Hal tersebut, lanjutnya, mengakibatkan perempuan kehilangan sumber mata pencaharian dan tidak bisa mengakses ruang-ruang publik, termasuk ruang sosial perempuan dan ruang pengambilan keputusan.
Tak hanya itu, perempuan pun kerap dilekatkan dengan peran penjaga keluarga dan komunitas sehingga turut mengalami beban dan ketidak adilan berlapis ketika keluarga, suami, atau ayahnya mengalami kriminalisasi.
Angka terbesar untuk sektor kriminalisasi bersumber dari kasus masyarakat adat seperti disebutkan oleh Ketua YLBHI Asfinawati, tertundanya pengesahan RUU masyarakat adat di DPR RI membuat
Permasalahan yang menimpa masyarakat adat terus bertambah.
Tidak adanya payung hukum khusus justru melanggengkan praktek kriminalisasi oleh negara untuk melemahkan penolaka. Masyarakat adat terhadap proyek-proyek besar diatas wilayah adatnya. Seringkali pula korban kriminalisasi adalah kepala adat atau orang yang sangat berperngaruh di gerakan masyarakat adat. Nasional Inkluiri Komnas HAM (2014) adalah salah satu bukti kuat adanya pelanggaran atas hak-hak masyarakat adat.

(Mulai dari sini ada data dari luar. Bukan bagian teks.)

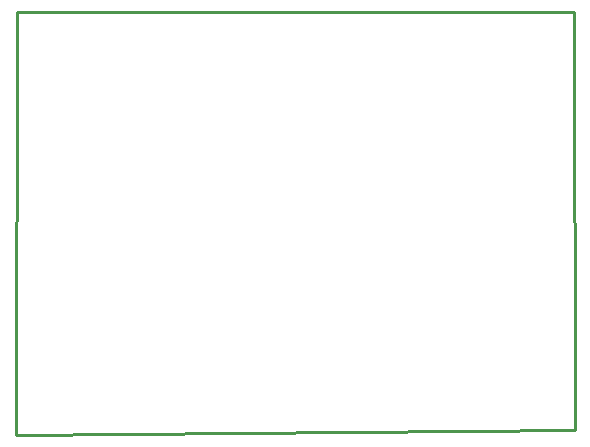
<source format=gko>
G04 Layer: BoardOutlineLayer*
G04 EasyEDA v6.5.40, 2024-04-09 13:00:43*
G04 4fed56741cb74346b3e77f28756fcebd,df7e7e3c38a3447abd37b529b333d242,10*
G04 Gerber Generator version 0.2*
G04 Scale: 100 percent, Rotated: No, Reflected: No *
G04 Dimensions in millimeters *
G04 leading zeros omitted , absolute positions ,4 integer and 5 decimal *
%FSLAX45Y45*%
%MOMM*%

%ADD10C,0.2540*%
D10*
X1028700Y9639300D02*
G01*
X5740400Y9639300D01*
X5753100Y6100063D01*
X1016000Y6057900D01*
X1028700Y9639300D01*

%LPD*%
M02*

</source>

Asipfinawati juga menyampaikan jika hukum acara pidana mempermudah kriminalisasi itu terjadi. Pada masa penyidikan antara lain terbatasnya due process of law bagi persengketaan, keterangan di luar sidang yaitu BAP yang di jadikan bukti hingga membuka ruang penyiksaan, masa penahanan yang lama dan tidak adanya due process of law tentang perlunya penahanan ini.
“Persoalan ini, diperparah karena penuntut bukan pegendali perkara (dominus litis). Hak ini menyebabkan bolak baliknya perkara antara penyidik dengan penuntut dan lebih parah daripada itu, adanya orang yang ditahan tetapi tidak pernah diajukan ke pengadilan,” jelasnya.
Hal tersebut kontras dengan permosisian elit politik sebagaimana diperlihatkan dalam UU MD3, dimana mereka merasa berhak untuk mempidanakan pengkritiknya. Namun aparat penegak hukum wajib meminta izin Presiden apabila hendak memeriksa anggota DPR. Sikap tersebut menunjukan betapa gemblangnya elit memproteksi diri dan kroninya ketika berhadapan dengan hukum, tetapi bersikap sebaliknya ketika masyarakat menjadi korban.
“Apabila kelompok buruh perkebunan yang mogok kerja dan petani menuntut haknya ynag diserobot korporasi dianggap melakukan tindakan kriminal, kepada siapa sebetulnya keberpihakan aparat penegak hukum Indonesia? Ketika perempuan korban kekerasan seksual dihukum karena dianggap berzina, bukankah berarti ada yang perlu dikoreksi?,” katanya.
Tak layak seorang perempuan berusia lebih dari 90 tahun dijatuhi hukuman penjara karena menebang pohon sebagaimana tak pantas petani yang lahir dari mencari nafkah di hutan, kemudian ditahan karena tindakannya tersebut.
“Dalam hingar bingar politik elektoral yang kian tak terdengar, kami merasa perlu menunjukan sikap dan keberpihakan pada mereka yang kian tepinggirkan suaranya. Angka-angka yang kami kutip hanya refleksi betapa dalam dan luasnya jangkauan kriminalisasi bagi sesama,” katanya.